1575 Valdivia earthquake
- Local date: December 16, 1575;
- Local time: 14:30;
- Magnitude: 8.5 M_{s} 9.0+ M_{w};
- Epicenter: 39°48′S 73°12′W﻿ / ﻿39.8°S 73.2°W
- Type: Megathrust
- Areas affected: Valdivia, Chile

= 1575 Valdivia earthquake =

1575 earthquake centered in Valdivia, colonial Chile

The 1575 Valdivia earthquake occurred at 14:30 local time on December 16. It had an estimated magnitude of 8.5 of on the surface-wave magnitude scale and an estimated magnitude of 9.0+ on the Moment magnitude scale and led to the flood of Valdivia, Chile.

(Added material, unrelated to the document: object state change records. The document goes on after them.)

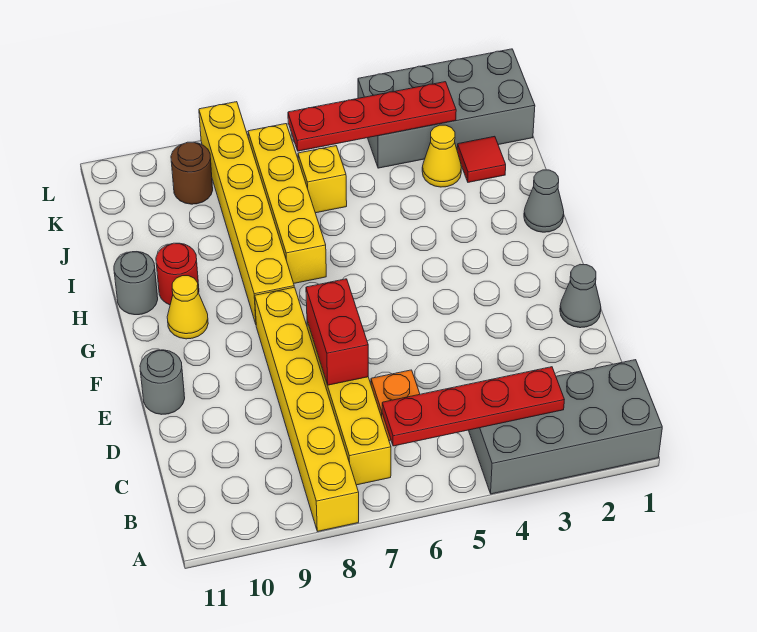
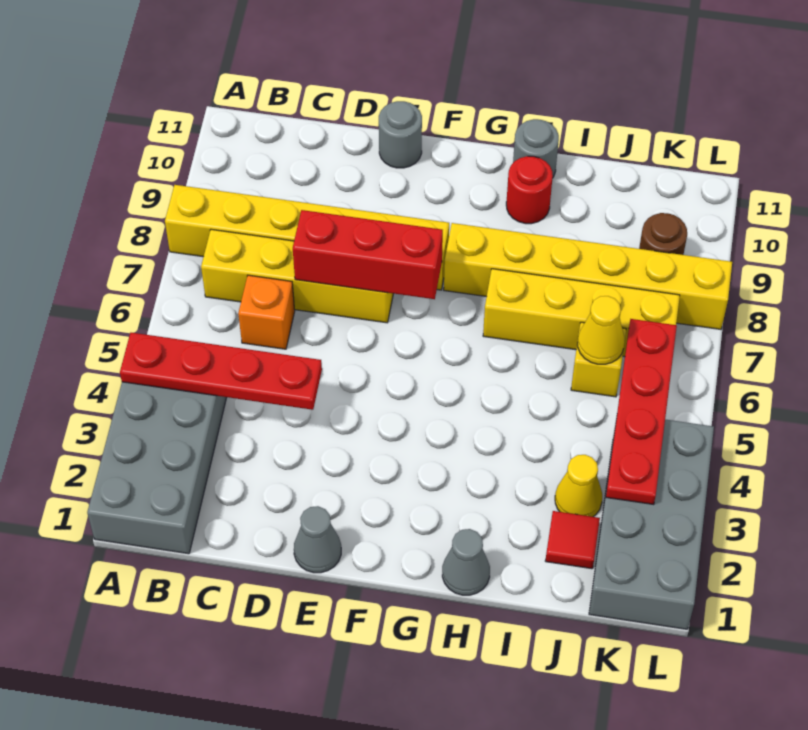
red plate B3:B6 level 2 -> red plate A4:D4 level 2
red brick D7:E7 level 2 -> red brick D7:F7 level 2
yellow cone G10 level 1 -> yellow cone J6 level 2

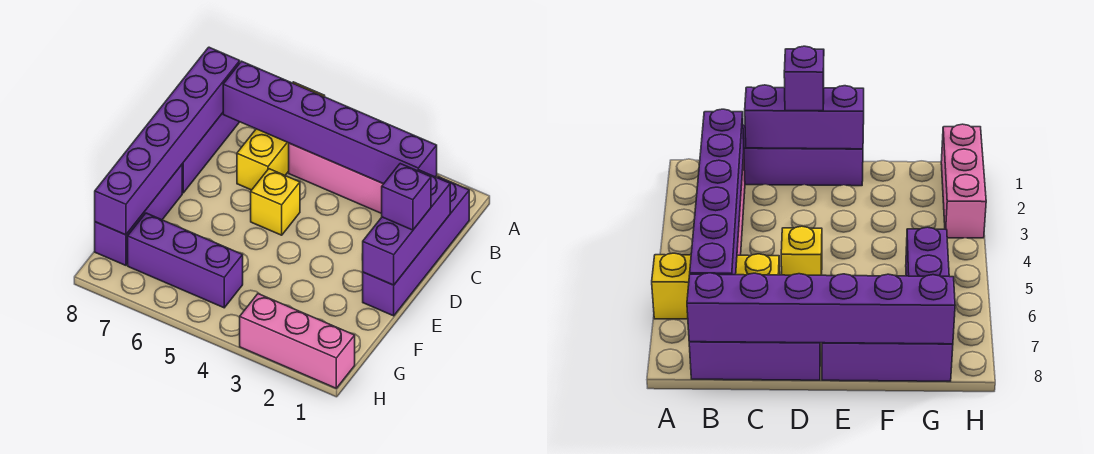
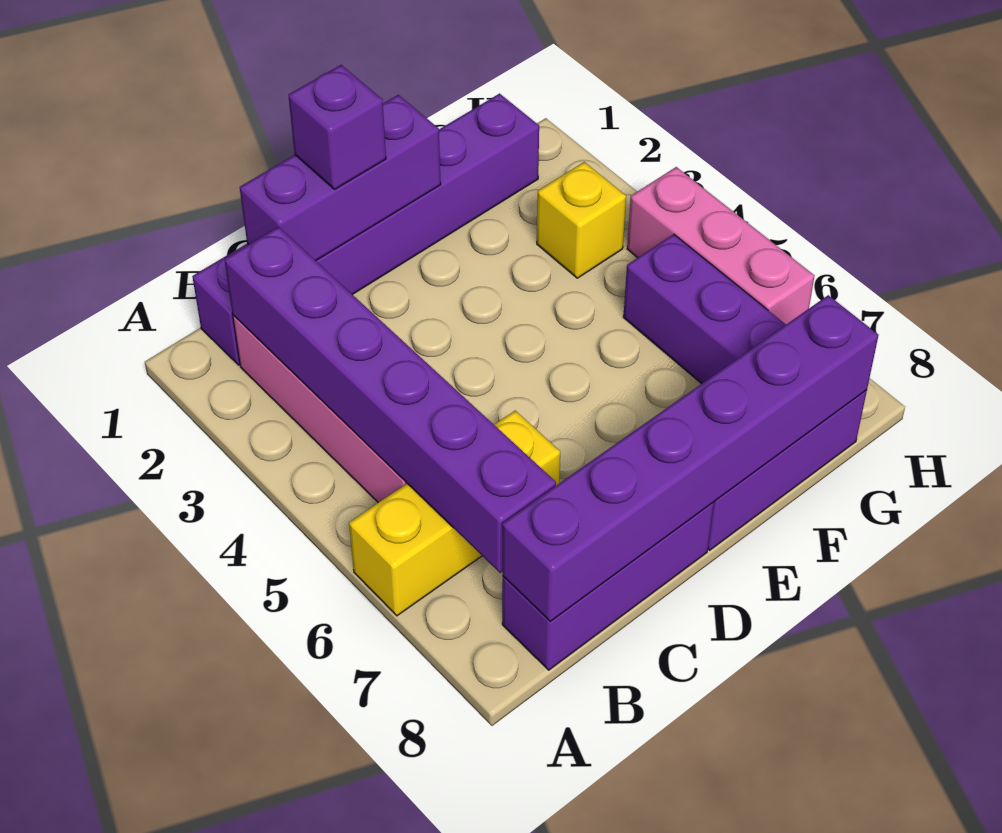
purple brick B1:E1 level 1 -> purple brick B1:G1 level 1
yellow brick D5 level 1 -> yellow brick G3 level 1
pink brick H1:H3 level 1 -> pink brick H4:H6 level 1

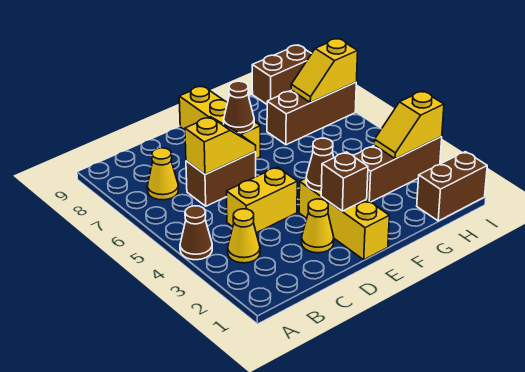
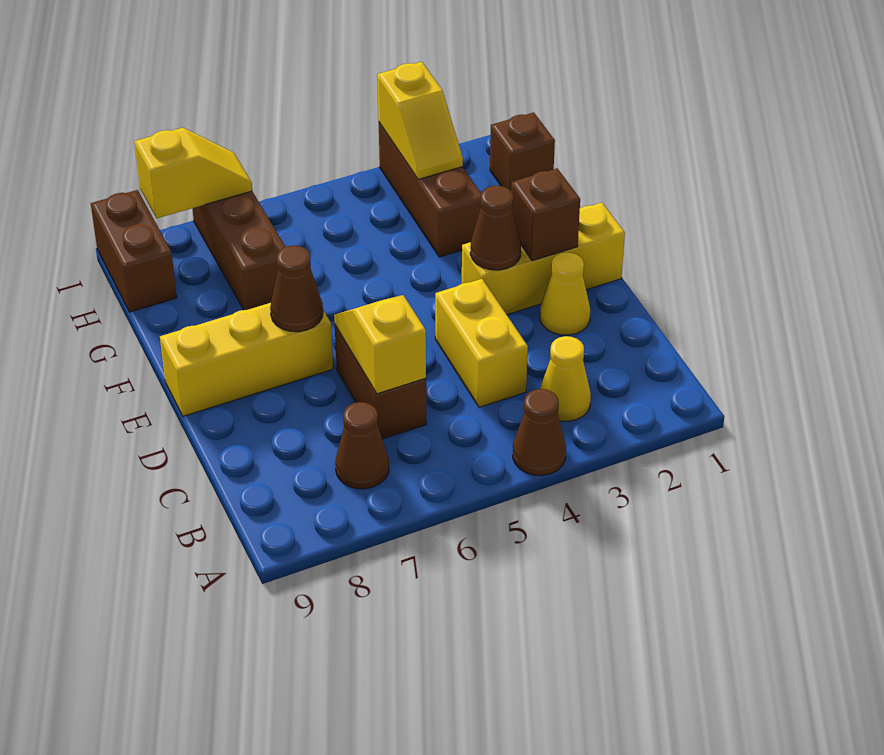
yellow cone B7 level 1 -> brown cone B7 level 1
brown brick H1:I1 level 1 -> brown brick H1 level 1
yellow slope H7:I7 level 2 top I -> yellow slope I7:I8 level 2 top 8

Pedro Mariño de Lobera, who was corregidor of Valdivia by that time, wrote that the waters of the river opened like the Red Sea, one part flowing upstream and one downstream. Mariño de Lobera also evacuated the city until the dam at Laguna de Anigua (nowadays Riñihue Lake) burst. At that moment he wrote that, while many Native people died, no Spaniards did, as the settlement of Valdivia was moved temporarily away from the riverside.

The effects of this earthquake are similar to the 1960 Valdivia earthquake, the largest ever recorded on earth, which also caused ensuing Riñihuazo flooding. These similarities show that large earthquakes have a pattern that span over several centuries.